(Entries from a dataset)
^^^^^^^^

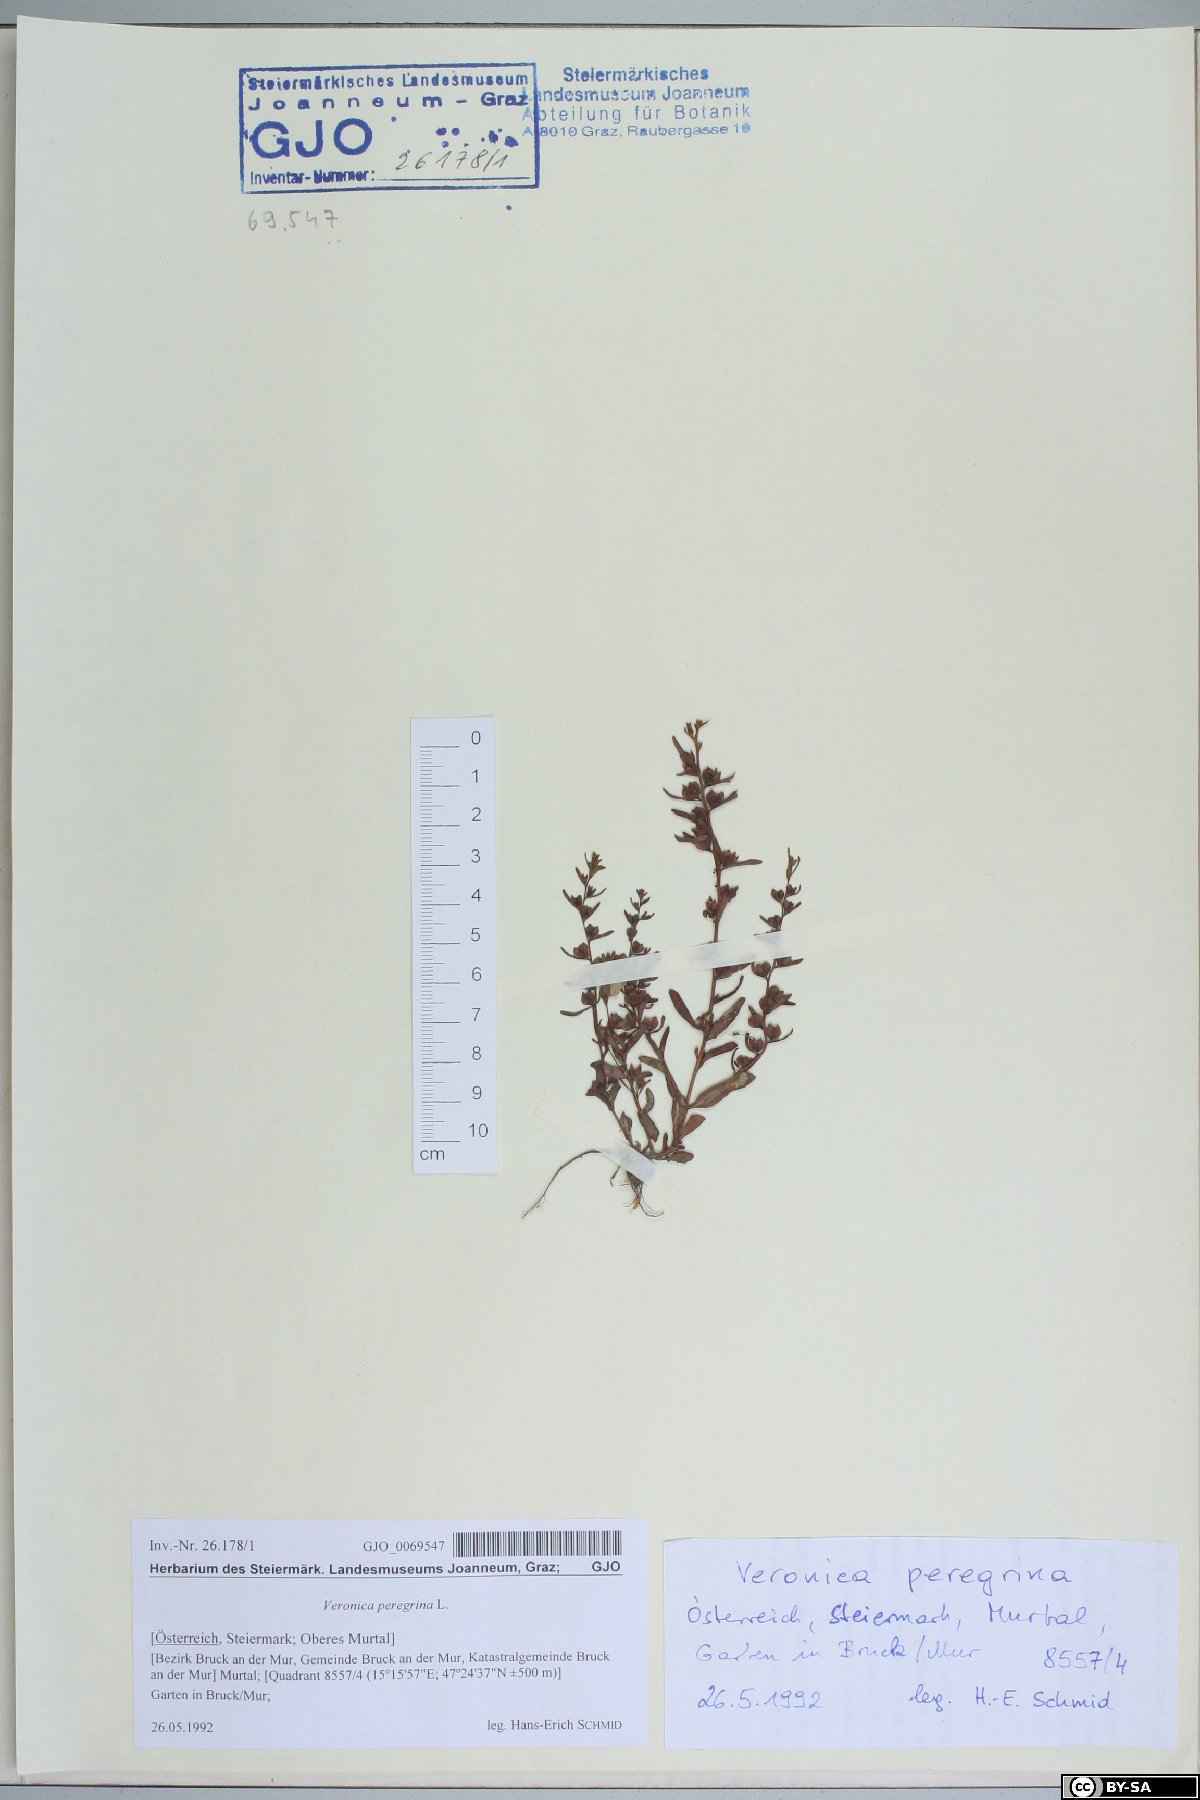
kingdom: Plantae
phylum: Tracheophyta
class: Magnoliopsida
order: Lamiales
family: Plantaginaceae
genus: Veronica
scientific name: Veronica peregrina
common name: Neckweed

^^^^^^^^

Pull out the text lines of each entry above, from kingdom through common name, and reproduce them word for word. Leave the pictures out of your answer.

kingdom: Plantae
phylum: Tracheophyta
class: Magnoliopsida
order: Lamiales
family: Plantaginaceae
genus: Veronica
scientific name: Veronica peregrina
common name: Neckweed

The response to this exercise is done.